W lutym wreszcie wzięłam byka z rogi i skończyłam lisa pomarańczowego. Uszytego z myślą o Natalce (siostrze bliźniaczce Tomka).
Los chciał, że lis #1 po całkowitym ukończeniu uległ równie całkowitemu zniszczeniu.
Nie mogłam obdarować tylko jednego dziecka z rodzeństwa. Nie mogłabym spać.
Trzeba było przełknąć gorzką pigułkę i uszyć lisa pomarańczowego po raz drugi.
I tak powstał lis pomarańczowy nr 2, który był już trzecim uszytym przeze mnie zwierzakiem z tego samego wzoru.
Dane techniczne:
Projekt: Shwin &Swhin
Rozmiar: 110 x 160 cm
Tkaniny: jednobarwne Kona & polskie bawełny
Wypełnienie: bawełna 150g/m2 z Kiltowo.pl
Plecy: tkaniny IKEA
Podpowiedź:
miałam już zmęczenie materiału i spróbowałam przyszyć lamówkę maszynowo całkowicie. Nie wyszło mi to zbyt dobrze i od przodu lamówka odstawała na około 2-3mm. Bardzo mnie to denerwowało. I wtedy postanowiłam użyć ściegu ozdobnego z maszyny. "Przeleciałam" odstającą część lamówki wmawiając sobie że taki był plan.
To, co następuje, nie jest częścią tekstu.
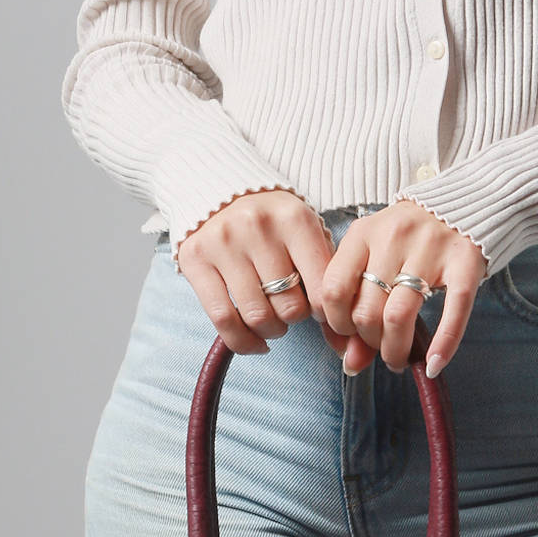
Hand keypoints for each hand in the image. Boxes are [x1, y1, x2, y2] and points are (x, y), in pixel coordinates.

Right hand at [174, 189, 346, 355]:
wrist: (221, 192)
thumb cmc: (275, 225)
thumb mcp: (306, 236)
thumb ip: (326, 279)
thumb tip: (342, 344)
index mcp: (295, 219)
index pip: (321, 289)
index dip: (325, 313)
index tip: (319, 312)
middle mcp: (258, 227)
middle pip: (290, 307)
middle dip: (295, 319)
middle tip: (291, 311)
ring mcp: (223, 243)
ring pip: (257, 317)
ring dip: (271, 331)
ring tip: (273, 322)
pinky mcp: (195, 259)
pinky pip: (222, 319)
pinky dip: (242, 341)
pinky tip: (254, 341)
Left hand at [320, 200, 488, 378]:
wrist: (464, 201)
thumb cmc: (409, 238)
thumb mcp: (376, 255)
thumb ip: (357, 302)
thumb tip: (351, 364)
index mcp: (363, 233)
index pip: (333, 289)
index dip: (336, 323)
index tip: (349, 335)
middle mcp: (394, 237)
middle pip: (366, 310)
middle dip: (369, 342)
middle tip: (380, 350)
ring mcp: (431, 248)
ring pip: (399, 316)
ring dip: (396, 349)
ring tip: (399, 359)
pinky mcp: (466, 260)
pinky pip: (453, 311)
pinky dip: (443, 345)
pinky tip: (434, 365)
Lojalnie uprzedzam: mam chwilowy przesyt lisów.
Ponadto może kiedyś zdecyduję się pokazać quilt z pierwszym lisem (#1), ku przestrodze....
robię tak nieraz....jak mnie lamówka wkurza a w zasadzie zawsze przyszywam maszynowo.
OdpowiedzUsuńpodoba mi się lisek.Może sobie uszyję? :)
OdpowiedzUsuńTen komentarz został usunięty przez autora.
OdpowiedzUsuńsuper wzór! Wykonanie mistrzowskie mimo Twojego ględzenia o lamówce. Lamówka tak czasem ma :)
OdpowiedzUsuńI really like your new decorative designs! it's beautiful so much and good idea on site.